* To do:
Nothing in the records that follow should differ once you have copied them out.

* Exercise materials:
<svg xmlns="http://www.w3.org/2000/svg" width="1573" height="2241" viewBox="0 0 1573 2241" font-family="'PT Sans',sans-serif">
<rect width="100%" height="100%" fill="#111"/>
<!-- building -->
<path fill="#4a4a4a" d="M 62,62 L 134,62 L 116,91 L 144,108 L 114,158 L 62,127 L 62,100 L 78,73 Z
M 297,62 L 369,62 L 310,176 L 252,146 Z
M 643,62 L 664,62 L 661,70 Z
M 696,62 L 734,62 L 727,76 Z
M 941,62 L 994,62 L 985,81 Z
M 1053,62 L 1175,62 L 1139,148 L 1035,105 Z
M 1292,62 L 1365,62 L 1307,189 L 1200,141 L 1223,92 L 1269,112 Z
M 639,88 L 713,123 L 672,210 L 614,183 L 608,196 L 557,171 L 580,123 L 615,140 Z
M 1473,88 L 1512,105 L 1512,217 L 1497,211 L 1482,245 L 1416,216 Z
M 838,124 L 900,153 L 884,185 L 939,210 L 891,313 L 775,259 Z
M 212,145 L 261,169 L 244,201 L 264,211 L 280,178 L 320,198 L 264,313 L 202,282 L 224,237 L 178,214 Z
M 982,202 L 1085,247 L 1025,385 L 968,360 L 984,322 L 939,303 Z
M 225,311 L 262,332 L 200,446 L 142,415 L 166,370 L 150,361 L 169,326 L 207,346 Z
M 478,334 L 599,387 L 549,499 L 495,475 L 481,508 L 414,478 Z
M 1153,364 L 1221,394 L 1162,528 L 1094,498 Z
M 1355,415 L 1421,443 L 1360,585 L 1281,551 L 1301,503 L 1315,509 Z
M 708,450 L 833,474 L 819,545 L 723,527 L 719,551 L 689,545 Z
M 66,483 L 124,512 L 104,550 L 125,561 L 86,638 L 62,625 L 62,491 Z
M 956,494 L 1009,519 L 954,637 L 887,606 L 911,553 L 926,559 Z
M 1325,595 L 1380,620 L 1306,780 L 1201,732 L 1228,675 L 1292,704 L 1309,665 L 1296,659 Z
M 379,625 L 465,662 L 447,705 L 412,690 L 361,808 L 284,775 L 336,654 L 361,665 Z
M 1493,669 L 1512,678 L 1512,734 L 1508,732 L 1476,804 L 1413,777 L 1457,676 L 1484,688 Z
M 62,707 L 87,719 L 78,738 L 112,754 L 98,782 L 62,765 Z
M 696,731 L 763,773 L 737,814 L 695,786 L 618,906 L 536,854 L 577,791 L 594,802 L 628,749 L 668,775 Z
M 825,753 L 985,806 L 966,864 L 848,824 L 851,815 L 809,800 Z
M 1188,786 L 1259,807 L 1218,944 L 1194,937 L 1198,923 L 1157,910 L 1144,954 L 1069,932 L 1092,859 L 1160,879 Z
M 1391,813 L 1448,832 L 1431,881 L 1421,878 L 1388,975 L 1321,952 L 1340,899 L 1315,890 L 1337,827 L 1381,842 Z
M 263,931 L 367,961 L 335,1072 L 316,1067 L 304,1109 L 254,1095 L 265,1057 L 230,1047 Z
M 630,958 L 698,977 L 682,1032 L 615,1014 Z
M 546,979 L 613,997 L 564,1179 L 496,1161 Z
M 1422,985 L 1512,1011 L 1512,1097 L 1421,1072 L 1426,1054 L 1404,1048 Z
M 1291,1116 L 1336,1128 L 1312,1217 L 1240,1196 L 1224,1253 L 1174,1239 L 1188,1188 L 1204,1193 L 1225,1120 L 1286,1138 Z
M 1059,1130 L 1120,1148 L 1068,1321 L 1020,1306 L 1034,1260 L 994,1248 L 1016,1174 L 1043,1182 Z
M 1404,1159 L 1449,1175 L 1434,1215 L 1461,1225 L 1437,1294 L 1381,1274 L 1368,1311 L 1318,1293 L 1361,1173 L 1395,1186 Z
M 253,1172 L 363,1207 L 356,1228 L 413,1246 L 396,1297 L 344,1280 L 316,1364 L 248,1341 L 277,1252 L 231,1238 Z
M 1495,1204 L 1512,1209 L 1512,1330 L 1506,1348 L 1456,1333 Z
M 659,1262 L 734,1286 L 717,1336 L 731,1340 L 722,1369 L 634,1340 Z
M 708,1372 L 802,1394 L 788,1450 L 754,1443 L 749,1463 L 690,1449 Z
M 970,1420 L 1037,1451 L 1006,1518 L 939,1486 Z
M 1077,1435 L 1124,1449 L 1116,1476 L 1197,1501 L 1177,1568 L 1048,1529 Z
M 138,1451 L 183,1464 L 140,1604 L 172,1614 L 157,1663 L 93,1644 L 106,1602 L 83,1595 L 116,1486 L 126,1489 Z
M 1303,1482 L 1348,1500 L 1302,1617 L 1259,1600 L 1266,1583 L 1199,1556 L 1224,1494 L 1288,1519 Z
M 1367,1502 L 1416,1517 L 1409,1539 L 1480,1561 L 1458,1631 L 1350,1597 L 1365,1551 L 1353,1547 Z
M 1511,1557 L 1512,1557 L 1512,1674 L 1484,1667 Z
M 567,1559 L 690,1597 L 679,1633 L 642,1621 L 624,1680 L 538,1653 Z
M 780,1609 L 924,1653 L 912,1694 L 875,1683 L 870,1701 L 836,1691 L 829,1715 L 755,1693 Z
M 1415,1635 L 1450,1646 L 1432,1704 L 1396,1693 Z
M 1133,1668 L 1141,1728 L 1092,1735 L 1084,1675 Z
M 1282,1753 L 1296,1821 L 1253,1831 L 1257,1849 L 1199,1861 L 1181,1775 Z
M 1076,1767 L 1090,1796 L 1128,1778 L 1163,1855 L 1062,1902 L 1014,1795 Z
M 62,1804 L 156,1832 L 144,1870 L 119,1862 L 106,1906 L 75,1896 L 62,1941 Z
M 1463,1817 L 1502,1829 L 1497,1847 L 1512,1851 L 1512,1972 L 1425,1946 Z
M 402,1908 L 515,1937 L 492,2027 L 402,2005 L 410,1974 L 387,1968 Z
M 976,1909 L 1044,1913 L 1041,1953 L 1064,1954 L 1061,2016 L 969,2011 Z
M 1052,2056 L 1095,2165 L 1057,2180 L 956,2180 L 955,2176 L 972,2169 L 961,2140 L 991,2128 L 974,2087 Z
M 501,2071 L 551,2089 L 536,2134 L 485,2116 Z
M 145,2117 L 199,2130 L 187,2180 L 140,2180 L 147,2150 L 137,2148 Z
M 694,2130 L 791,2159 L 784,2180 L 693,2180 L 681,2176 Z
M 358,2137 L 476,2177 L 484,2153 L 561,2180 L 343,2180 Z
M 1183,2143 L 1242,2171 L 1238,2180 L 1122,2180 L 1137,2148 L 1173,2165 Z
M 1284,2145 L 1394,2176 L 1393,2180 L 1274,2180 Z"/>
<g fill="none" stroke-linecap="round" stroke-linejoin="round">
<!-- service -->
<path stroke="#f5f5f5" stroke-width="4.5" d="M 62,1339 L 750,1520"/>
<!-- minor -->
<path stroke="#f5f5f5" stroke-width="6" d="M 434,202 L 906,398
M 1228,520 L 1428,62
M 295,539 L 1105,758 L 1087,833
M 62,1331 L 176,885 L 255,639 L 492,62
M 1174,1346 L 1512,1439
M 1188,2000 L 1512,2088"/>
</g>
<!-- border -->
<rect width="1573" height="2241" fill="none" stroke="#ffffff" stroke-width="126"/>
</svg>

* Response area:
<svg xmlns="http://www.w3.org/2000/svg" width="1573" height="2241" viewBox="0 0 1573 2241" font-family="'PT Sans',sans-serif">
<rect width="100%" height="100%" fill="#111"/>
<!-- building -->
<path fill="#4a4a4a" d="M 62,62 L 134,62 L 116,91 L 144,108 L 114,158 L 62,127 L 62,100 L 78,73 Z
M 297,62 L 369,62 L 310,176 L 252,146 Z
M 643,62 L 664,62 L 661,70 Z
M 696,62 L 734,62 L 727,76 Z
M 941,62 L 994,62 L 985,81 Z
M 1053,62 L 1175,62 L 1139,148 L 1035,105 Z
M 1292,62 L 1365,62 L 1307,189 L 1200,141 L 1223,92 L 1269,112 Z
M 639,88 L 713,123 L 672,210 L 614,183 L 608,196 L 557,171 L 580,123 L 615,140 Z
M 1473,88 L 1512,105 L 1512,217 L 1497,211 L 1482,245 L 1416,216 Z
M 838,124 L 900,153 L 884,185 L 939,210 L 891,313 L 775,259 Z
M 212,145 L 261,169 L 244,201 L 264,211 L 280,178 L 320,198 L 264,313 L 202,282 L 224,237 L 178,214 Z
M 982,202 L 1085,247 L 1025,385 L 968,360 L 984,322 L 939,303 Z
M 225,311 L 262,332 L 200,446 L 142,415 L 166,370 L 150,361 L 169,326 L 207,346 Z
M 478,334 L 599,387 L 549,499 L 495,475 L 481,508 L 414,478 Z
M 1153,364 L 1221,394 L 1162,528 L 1094,498 Z
M 1355,415 L 1421,443 L 1360,585 L 1281,551 L 1301,503 L 1315,509 Z
M 708,450 L 833,474 L 819,545 L 723,527 L 719,551 L 689,545 Z
M 66,483 L 124,512 L 104,550 L 125,561 L 86,638 L 62,625 L 62,491 Z
M 956,494 L 1009,519 L 954,637 L 887,606 L 911,553 L 926,559 Z
M 1325,595 L 1380,620 L 1306,780 L 1201,732 L 1228,675 L 1292,704 L 1309,665 L 1296,659 Z
M 379,625 L 465,662 L 447,705 L 412,690 L 361,808 L 284,775 L 336,654 L 361,665 Z
M 1493,669 L 1512,678 L 1512,734 L 1508,732 L 1476,804 L 1413,777 L 1457,676 L 1484,688 Z
M 62,707 L 87,719 L 78,738 L 112,754 L 98,782 L 62,765 Z
M 696,731 L 763,773 L 737,814 L 695,786 L 618,906 L 536,854 L 577,791 L 594,802 L 628,749 L 668,775 Z
M 825,753 L 985,806 L 966,864 L 848,824 L 851,815 L 809,800 Z
M 1188,786 L 1259,807 L 1218,944 L 1194,937 L 1198,923 L 1157,910 L 1144,954 L 1069,932 L 1092,859 L 1160,879 Z
M 1391,813 L 1448,832 L 1431,881 L 1421,878 L 1388,975 L 1321,952 L 1340,899 L 1315,890 L 1337,827 L 1381,842 Z
M 263,931 L 367,961 L 335,1072 L 316,1067 L 304,1109 L 254,1095 L 265,1057 L 230,1047 Z
M 630,958 L 698,977 L 682,1032 L 615,1014 Z
M 546,979 L 613,997 L 564,1179 L 496,1161 Z
M 1422,985 L 1512,1011 L 1512,1097 L 1421,1072 L 1426,1054 L 1404,1048 Z
M 1291,1116 L 1336,1128 L 1312,1217 L 1240,1196 L 1224,1253 L 1174,1239 L 1188,1188 L 1204,1193 L 1225,1120 L 1286,1138 Z
M 1059,1130 L 1120,1148 L 1068,1321 L 1020,1306 L 1034,1260 L 994,1248 L 1016,1174 L 1043,1182 Z
M 1404,1159 L 1449,1175 L 1434,1215 L 1461,1225 L 1437,1294 L 1381,1274 L 1368,1311 L 1318,1293 L 1361,1173 L 1395,1186 Z
M 253,1172 L 363,1207 L 356,1228 L 413,1246 L 396,1297 L 344,1280 L 316,1364 L 248,1341 L 277,1252 L 231,1238 Z
M 1495,1204 L 1512,1209 L 1512,1330 L 1506,1348 L 1456,1333 Z
M 659,1262 L 734,1286 L 717,1336 L 731,1340 L 722,1369 L 634,1340 Z
M 708,1372 L 802,1394 L 788,1450 L 754,1443 L 749,1463 L 690,1449 Z
M 970,1420 L 1037,1451 L 1006,1518 L 939,1486 Z
M 1077,1435 L 1124,1449 L 1116,1476 L 1197,1501 L 1177,1568 L 1048,1529 Z
M 138,1451 L 183,1464 L 140,1604 L 172,1614 L 157,1663 L 93,1644 L 106,1602 L 83,1595 L 116,1486 L 126,1489 Z
M 1303,1482 L 1348,1500 L 1302,1617 L 1259,1600 L 1266,1583 L 1199,1556 L 1224,1494 L 1288,1519 Z
M 1367,1502 L 1416,1517 L 1409,1539 L 1480,1561 L 1458,1631 L 1350,1597 L 1365,1551 L 1353,1547 Z
M 1511,1557 L 1512,1557 L 1512,1674 L 1484,1667 Z
M 567,1559 L 690,1597 L 679,1633 L 642,1621 L 624,1680 L 538,1653 Z
M 780,1609 L 924,1653 L 912,1694 L 875,1683 L 870,1701 L 836,1691 L 829,1715 L 755,1693 Z
M 1415,1635 L 1450,1646 L 1432,1704 L 1396,1693 Z
M 1133,1668 L 1141,1728 L 1092,1735 L 1084,1675 Z
M 1282,1753 L 1296,1821 L 1253,1831 L 1257,1849 L 1199,1861 L 1181,1775 Z
M 1076,1767 L 1090,1796 L 1128,1778 L 1163,1855 L 1062,1902 L 1014,1795 Z
M 62,1804 L 156,1832 L 144,1870 L 119,1862 L 106,1906 L 75,1896 L 62,1941 Z
M 1463,1817 L 1502,1829 L 1497,1847 L 1512,1851 L 1512,1972 L 1425,1946 Z
M 402,1908 L 515,1937 L 492,2027 L 402,2005 L 410,1974 L 387,1968 Z
M 976,1909 L 1044,1913 L 1041,1953 L 1064,1954 L 1061,2016 L 969,2011 Z
M 1052,2056 L 1095,2165 L 1057,2180 L 956,2180 L 955,2176 L 972,2169 L 961,2140 L 991,2128 L 974,2087 Z
M 501,2071 L 551,2089 L 536,2134 L 485,2116 Z
M 145,2117 L 199,2130 L 187,2180 L 140,2180 L 147,2150 L 137,2148 Z
M 694,2130 L 791,2159 L 784,2180 L 693,2180 L 681,2176 Z
M 358,2137 L 476,2177 L 484,2153 L 561,2180 L 343,2180 Z
M 1183,2143 L 1242,2171 L 1238,2180 L 1122,2180 L 1137,2148 L 1173,2165 Z
M 1284,2145 L 1394,2176 L 1393,2180 L 1274,2180 Z"/>
<g fill="none" stroke-linecap="round" stroke-linejoin="round">
<!-- service -->
<path stroke="#f5f5f5" stroke-width="4.5" d="M 62,1339 L 750,1520"/>
<!-- minor -->
<path stroke="#f5f5f5" stroke-width="6" d="M 434,202 L 906,398
M 1228,520 L 1428,62
M 295,539 L 1105,758 L 1087,833
M 62,1331 L 176,885 L 255,639 L 492,62
M 1174,1346 L 1512,1439
M 1188,2000 L 1512,2088"/>
</g>
<!-- border -->
<rect width="1573" height="2241" fill="none" stroke="#ffffff" stroke-width="126"/>
</svg>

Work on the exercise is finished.